Document images paired with their source code:
━━━━━━━━

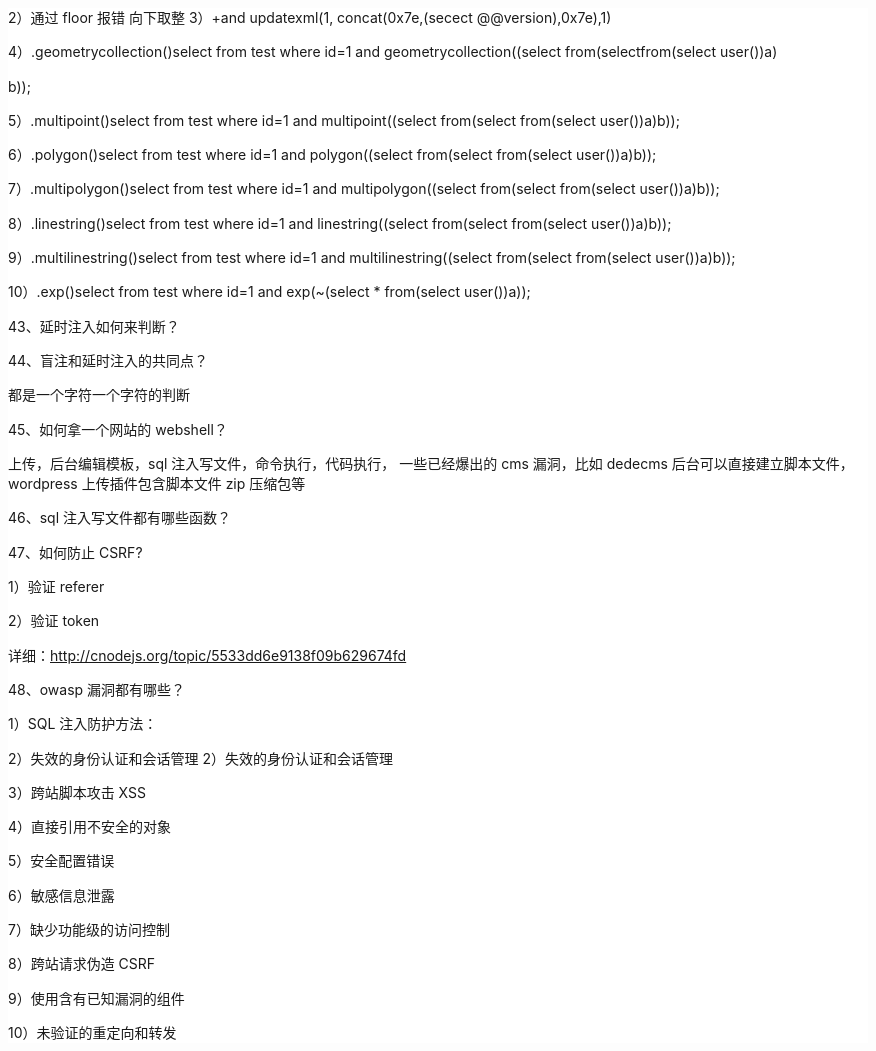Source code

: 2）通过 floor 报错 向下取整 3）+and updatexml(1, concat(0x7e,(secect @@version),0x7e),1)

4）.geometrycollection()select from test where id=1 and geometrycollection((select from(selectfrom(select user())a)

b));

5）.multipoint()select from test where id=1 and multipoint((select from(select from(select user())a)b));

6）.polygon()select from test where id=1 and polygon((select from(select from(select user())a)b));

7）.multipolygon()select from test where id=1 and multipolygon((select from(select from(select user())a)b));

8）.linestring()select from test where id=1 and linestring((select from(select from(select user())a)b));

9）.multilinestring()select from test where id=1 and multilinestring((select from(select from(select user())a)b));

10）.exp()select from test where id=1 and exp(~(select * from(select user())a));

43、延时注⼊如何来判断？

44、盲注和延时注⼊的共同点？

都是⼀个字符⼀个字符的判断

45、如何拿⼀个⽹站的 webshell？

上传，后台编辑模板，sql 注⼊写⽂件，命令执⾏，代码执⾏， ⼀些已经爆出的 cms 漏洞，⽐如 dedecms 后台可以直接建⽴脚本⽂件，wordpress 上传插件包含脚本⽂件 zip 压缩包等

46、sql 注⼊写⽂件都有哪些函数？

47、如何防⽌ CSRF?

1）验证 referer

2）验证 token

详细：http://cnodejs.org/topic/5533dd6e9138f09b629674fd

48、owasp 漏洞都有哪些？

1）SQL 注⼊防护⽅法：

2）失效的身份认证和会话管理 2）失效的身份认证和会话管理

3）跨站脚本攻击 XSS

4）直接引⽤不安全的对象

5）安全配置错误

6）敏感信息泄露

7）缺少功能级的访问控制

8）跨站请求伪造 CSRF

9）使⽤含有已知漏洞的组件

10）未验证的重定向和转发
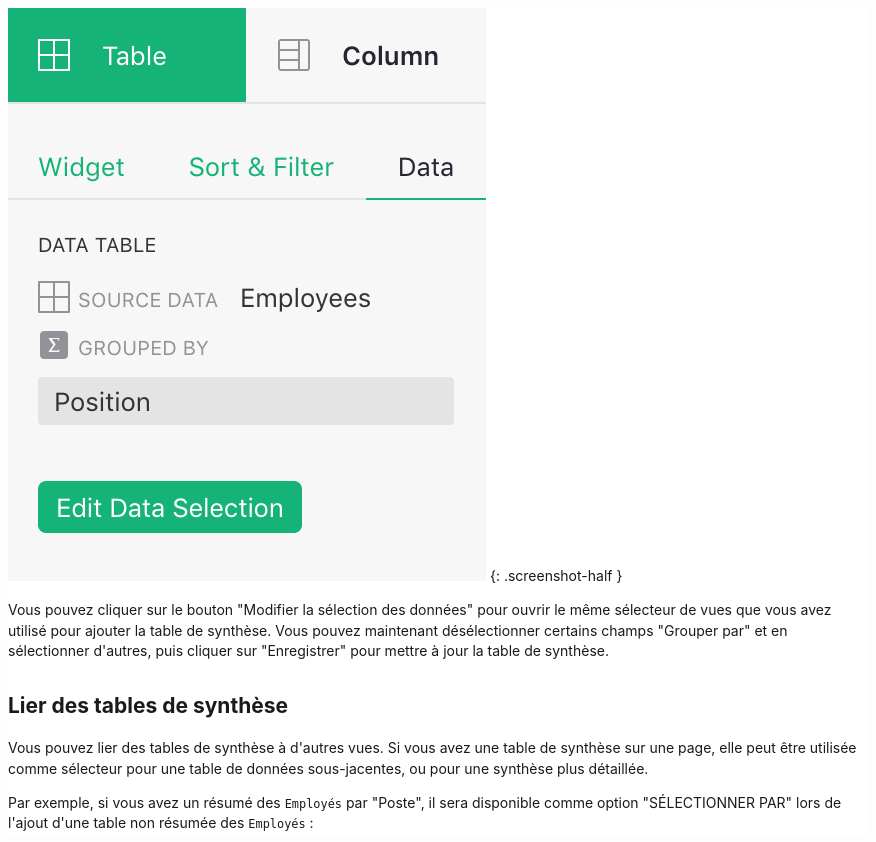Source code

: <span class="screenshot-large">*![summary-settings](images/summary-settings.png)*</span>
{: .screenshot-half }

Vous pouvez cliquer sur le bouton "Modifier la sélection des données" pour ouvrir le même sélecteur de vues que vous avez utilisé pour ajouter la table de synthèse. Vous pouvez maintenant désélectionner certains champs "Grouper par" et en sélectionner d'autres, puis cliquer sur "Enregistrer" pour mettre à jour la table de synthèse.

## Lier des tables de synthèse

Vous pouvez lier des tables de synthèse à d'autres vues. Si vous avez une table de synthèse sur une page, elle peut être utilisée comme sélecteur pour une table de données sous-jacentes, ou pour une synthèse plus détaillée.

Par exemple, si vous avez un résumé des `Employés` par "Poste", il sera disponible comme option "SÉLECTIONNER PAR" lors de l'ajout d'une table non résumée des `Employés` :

━━━━━━━━

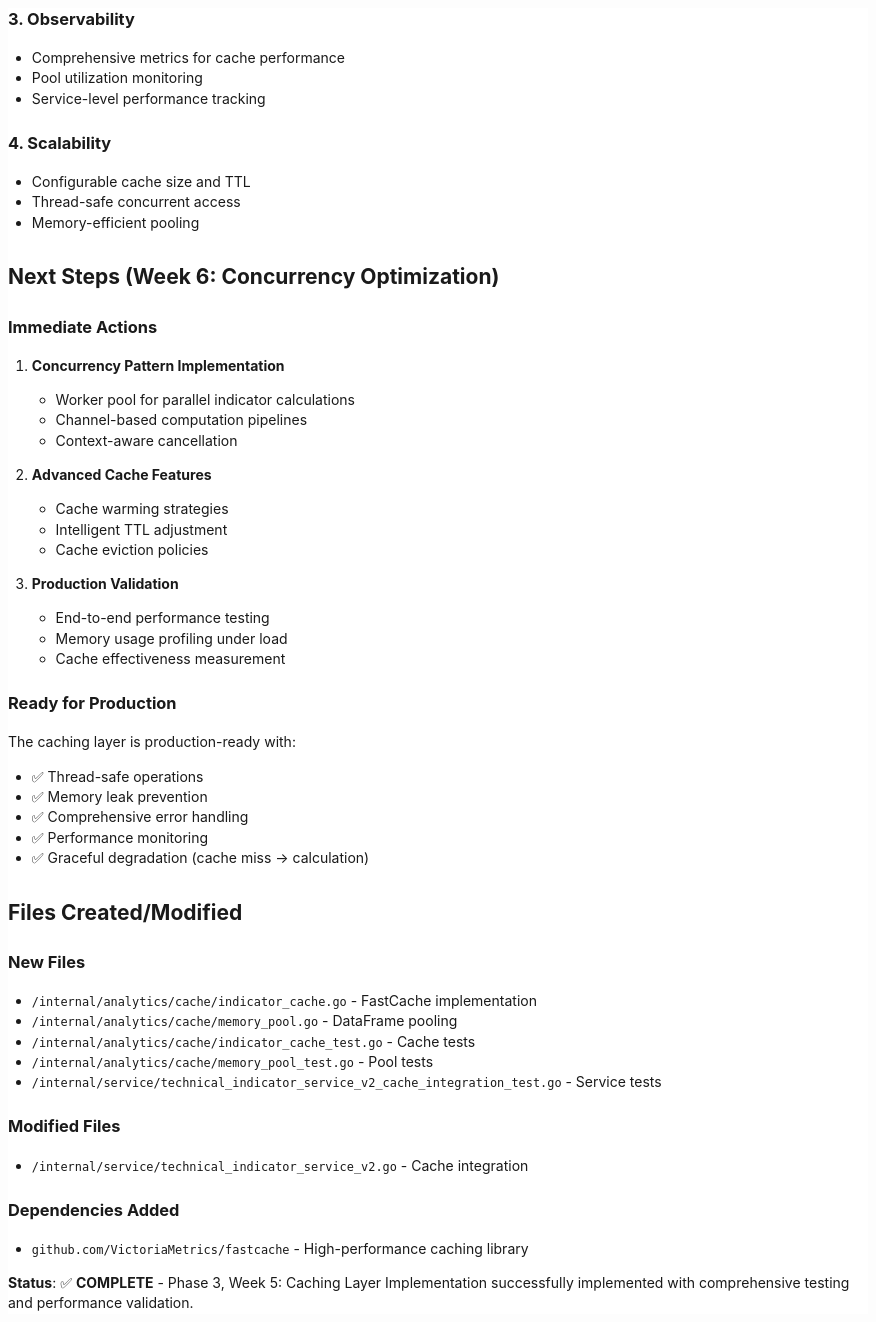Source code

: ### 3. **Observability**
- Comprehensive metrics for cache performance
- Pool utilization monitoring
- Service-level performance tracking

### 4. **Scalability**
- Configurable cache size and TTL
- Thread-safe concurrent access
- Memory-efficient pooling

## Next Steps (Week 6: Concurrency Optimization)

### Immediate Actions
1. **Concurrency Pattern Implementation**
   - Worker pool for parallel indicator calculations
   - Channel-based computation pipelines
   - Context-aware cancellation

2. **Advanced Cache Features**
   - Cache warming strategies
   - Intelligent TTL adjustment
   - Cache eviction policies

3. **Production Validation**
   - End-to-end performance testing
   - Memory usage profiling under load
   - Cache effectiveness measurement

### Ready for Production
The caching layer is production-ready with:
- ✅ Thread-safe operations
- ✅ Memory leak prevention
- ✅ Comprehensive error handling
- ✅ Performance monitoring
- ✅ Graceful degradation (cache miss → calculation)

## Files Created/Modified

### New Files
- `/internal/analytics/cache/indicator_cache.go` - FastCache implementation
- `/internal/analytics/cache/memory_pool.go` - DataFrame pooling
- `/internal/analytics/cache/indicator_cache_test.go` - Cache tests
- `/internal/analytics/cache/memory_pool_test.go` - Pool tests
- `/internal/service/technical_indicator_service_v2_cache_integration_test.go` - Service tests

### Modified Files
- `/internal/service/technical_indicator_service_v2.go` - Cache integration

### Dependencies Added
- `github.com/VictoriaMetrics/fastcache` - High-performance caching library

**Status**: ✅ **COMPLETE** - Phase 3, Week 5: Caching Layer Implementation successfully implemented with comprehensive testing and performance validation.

━━━━━━━━

> Work request
Reproduce every line of the listing from the line containing "Vous pouvez cliquer" down to the line containing "Vous pouvez lier", including both of those lines.

> Answer space
Vous pouvez cliquer sur le bouton "Modifier la sélection des données" pour ouvrir le même sélecteur de vues que vous avez utilisé pour ajouter la table de synthèse. Vous pouvez maintenant désélectionner certains champs "Grouper par" et en sélectionner d'autres, puis cliquer sur "Enregistrer" pour mettre à jour la table de synthèse.

## Lier des tables de synthèse

Vous pouvez lier des tables de synthèse à d'autres vues. Si vous avez une table de synthèse sur une page, elle peut être utilisée comme sélecteur pour une table de données sous-jacentes, ou pour une synthèse plus détaillée.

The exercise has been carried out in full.